A much larger change in physical connectivity between amino acids occurred during the transition from the closed to the pre-open state. Going from a series of small clusters in the closed state, the clusters connected to form a single large network in the pre-open state. In the open state the network enlarged slightly. In both the pre-open and open state, the amino acids formed a single large network with between 120 and 132 amino acids being connected via hydrogen bonds and salt bridges.
The researchers also found that a change of only one amino acid did not just affect the shape of the channel nearby. It had an effect on the shape of the channel at a great distance if the amino acid was in the network. A change outside the network had little effect. In other words, the entire network was coupled together with hydrogen bonds and salt bridges that depended on one another. Disrupting any one of these connections affected the entire network and the function of the channel.
This coupling indicates that a small mutation in the channel can have a large effect on the function of the channel. Such an effect explains how single mutations in the channel can have such major consequences to health. The large network present in the open state stabilizes it. When a mutation affects the network, the network becomes destabilized and results in a series of small clusters and a closed state.
How Alkalinity Fits In
Because the biggest change in the network occurs between the closed and pre-open state, this is the transition that is most likely to be affected by pH. The researchers found that most mutations increased pH sensitivity, shifting the channel to a closed state when there were fewer hydrogen ions (that is, with a more alkaline pH). This shift resulted in the channel being closed at physiological pH (the normal pH of the cell). Since the principal state of Kir channels is the open state at physiological pH, this results in worse function of the channel, and worse function of cellular processes. At physiological pH the channel no longer functions.
How a single mutational change in a single channel can affect health can be seen from a prior publication (2) that corresponds very well with the above study. The study was about mutations leading to type II Bartter's syndrome. Bartter's syndrome usually appears shortly after birth and involves low blood pressure, and excessive loss of fluids and potassium in the urine. It can lead to death if not caught early enough.
In this prior publication, researchers found mutations in the same channel that the present study reported on. The mutations the prior researchers reported on resulted in an alkaline shift in pH sensitivity with loss of function at physiological pH. In that study the mutations that the researchers discovered occurred in amino acids that are part of the network identified in the present study.
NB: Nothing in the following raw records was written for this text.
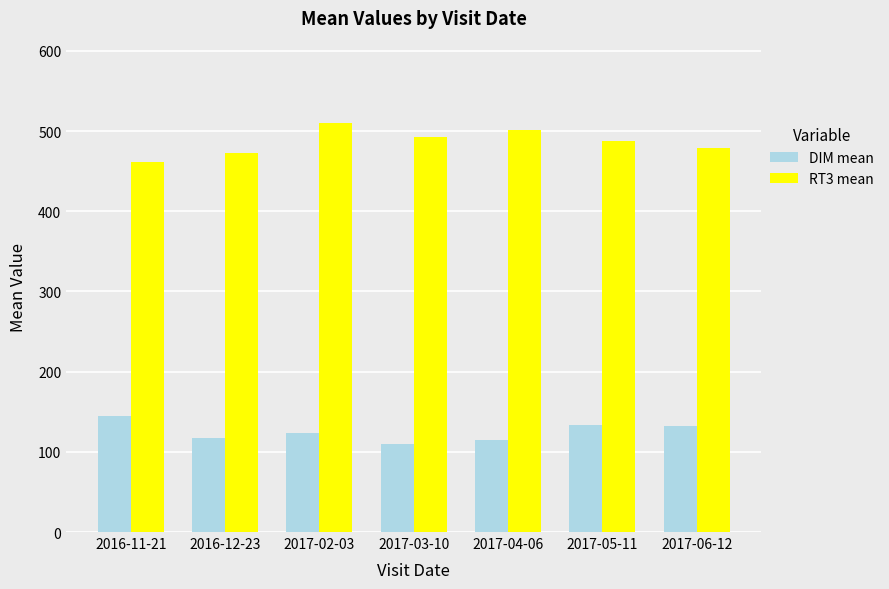

At which category does the chart reach its peak across all series?

2017-02-03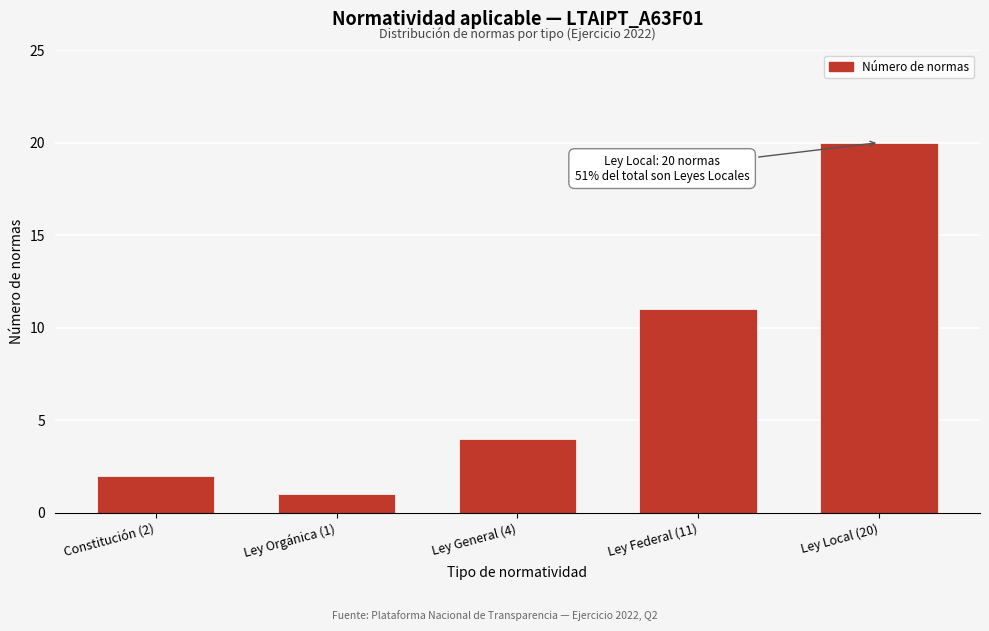

Reading left to right, what are all the values shown in this chart?

Constitución (2)=2	Ley Orgánica (1)=1	Ley General (4)=4	Ley Federal (11)=11	Ley Local (20)=20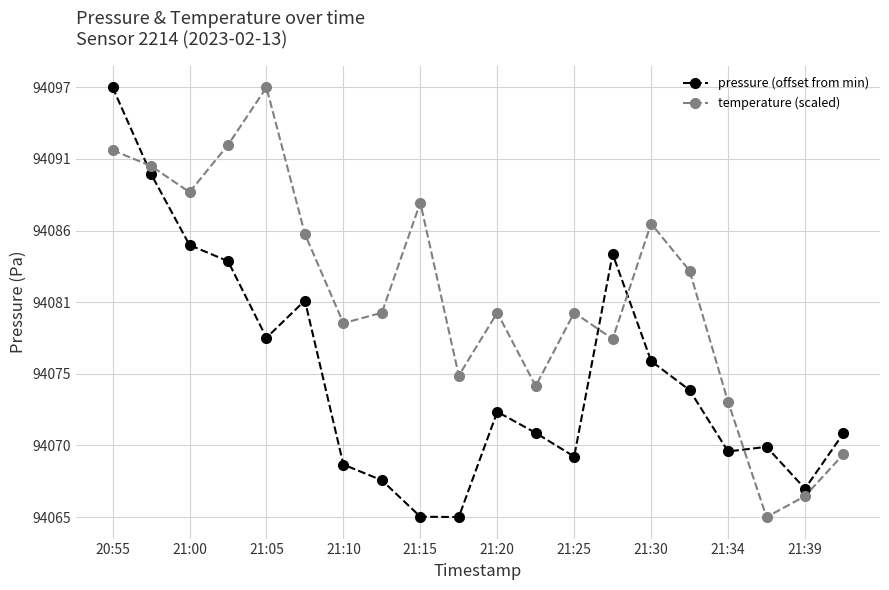

Is this an area chart (filled region under the line)?

No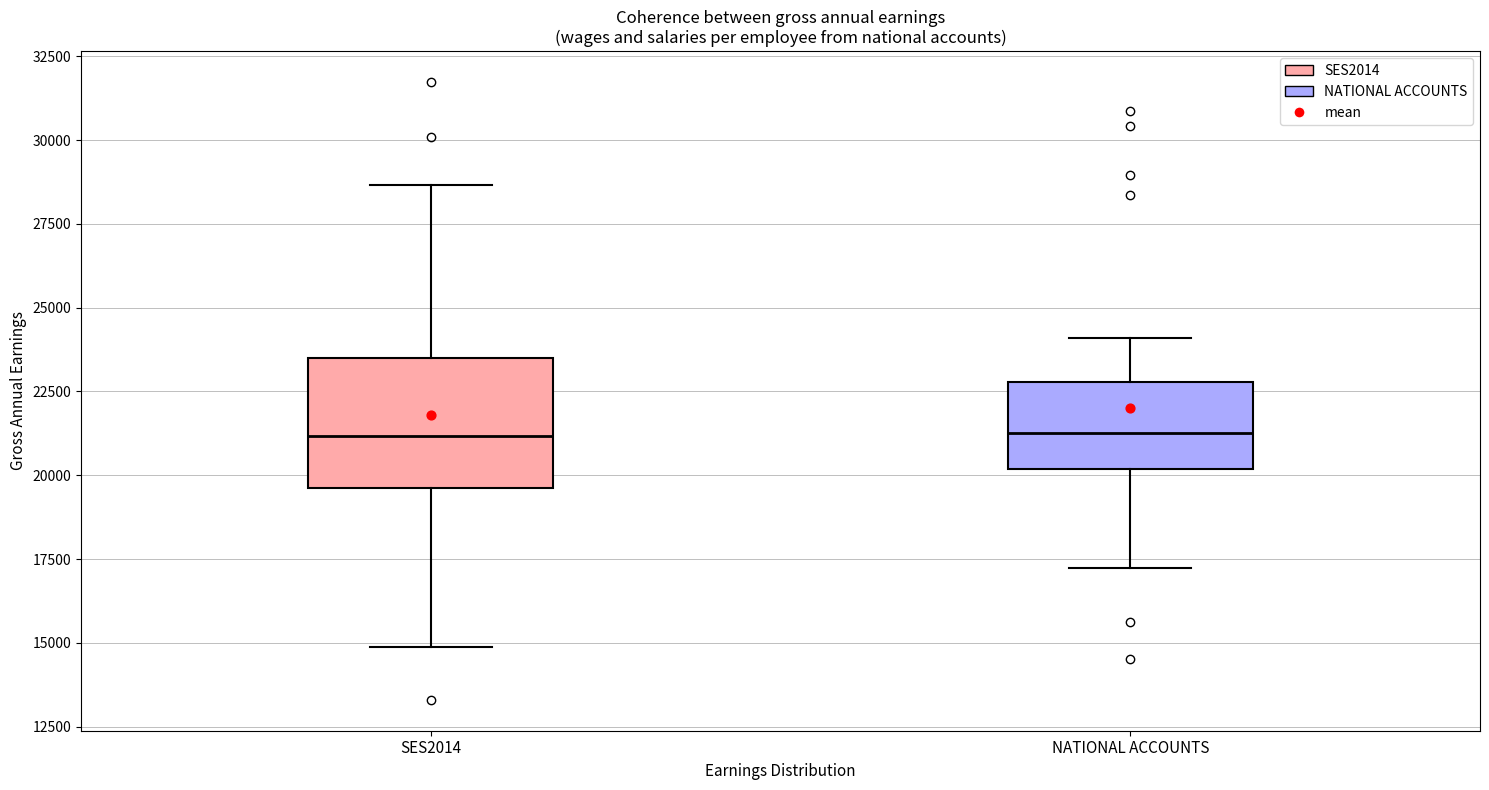

Where is the upper edge of the box for NATIONAL ACCOUNTS on the y-axis? The values are not printed on the chart, so give them approximately, as read against the axis.

23000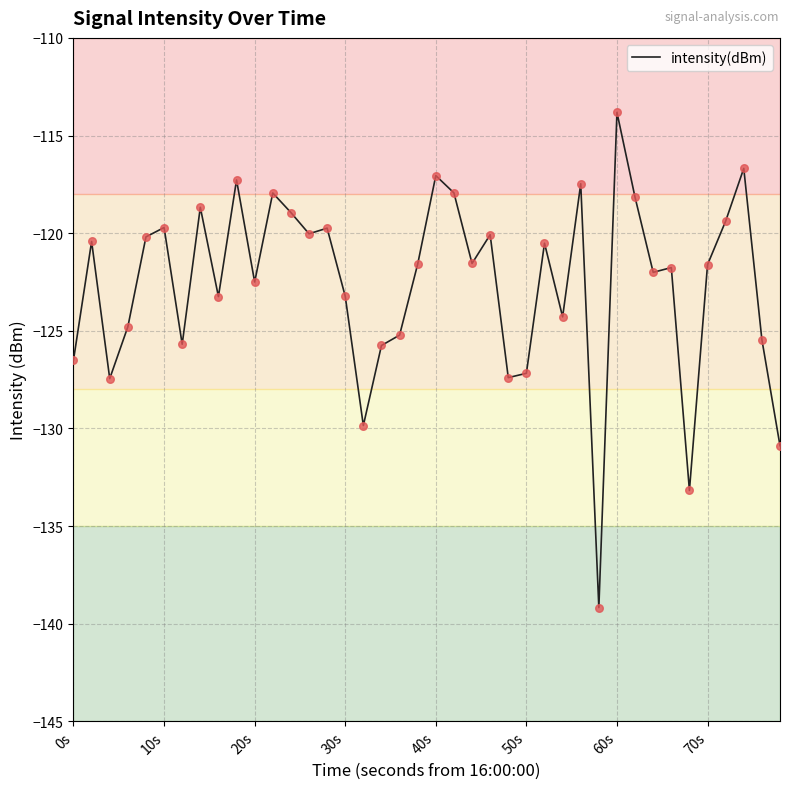

What is the minimum value shown in the chart?

-139.2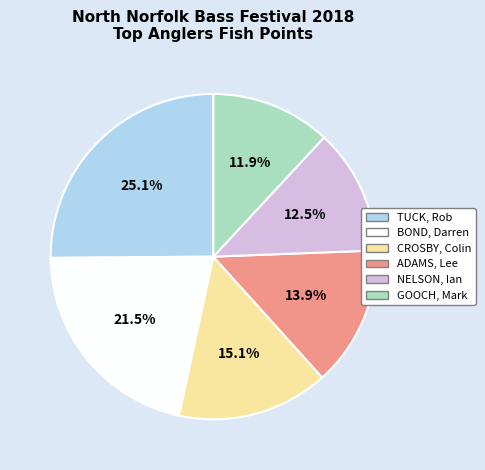

Does any single category account for the majority?

No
So we have a study showing the importance of maintaining the proper electric field in the cell. If there is malfunction of even one of the channels that balances potassium and sodium to provide this field, the result can be severe. It can result in Bartter's syndrome or, as will be discussed in future posts, in primary aldosteronism or adrenal tumors leading to hypertension. Such basic science studies as these provide the basic underpinnings for a scientific model that connects association with causation. The associations shown in epidemiological studies become causation when confirmed by a basic science model.
1. State-dependent network connectivity determines gating in a K+ channel. Bollepalli MK, Fowler PW, Rapedius M, Shang L, Sansom MS, Tucker SJ, Baukrowitz T. Structure. 2014 Jul 8;22(7):1037-46. doi: 10.1016/j.str.2014.04.018. Epub 2014 Jun 26.
2. Inwardly rectifying potassium channels: their structure, function, and physiological roles. Hibino H1, Inanobe A, Furutani K, Murakami S, Findlay I, Kurachi Y. Physiol Rev. 2010 Jan;90(1):291-366. doi: 10.1152/physrev.00021.2009.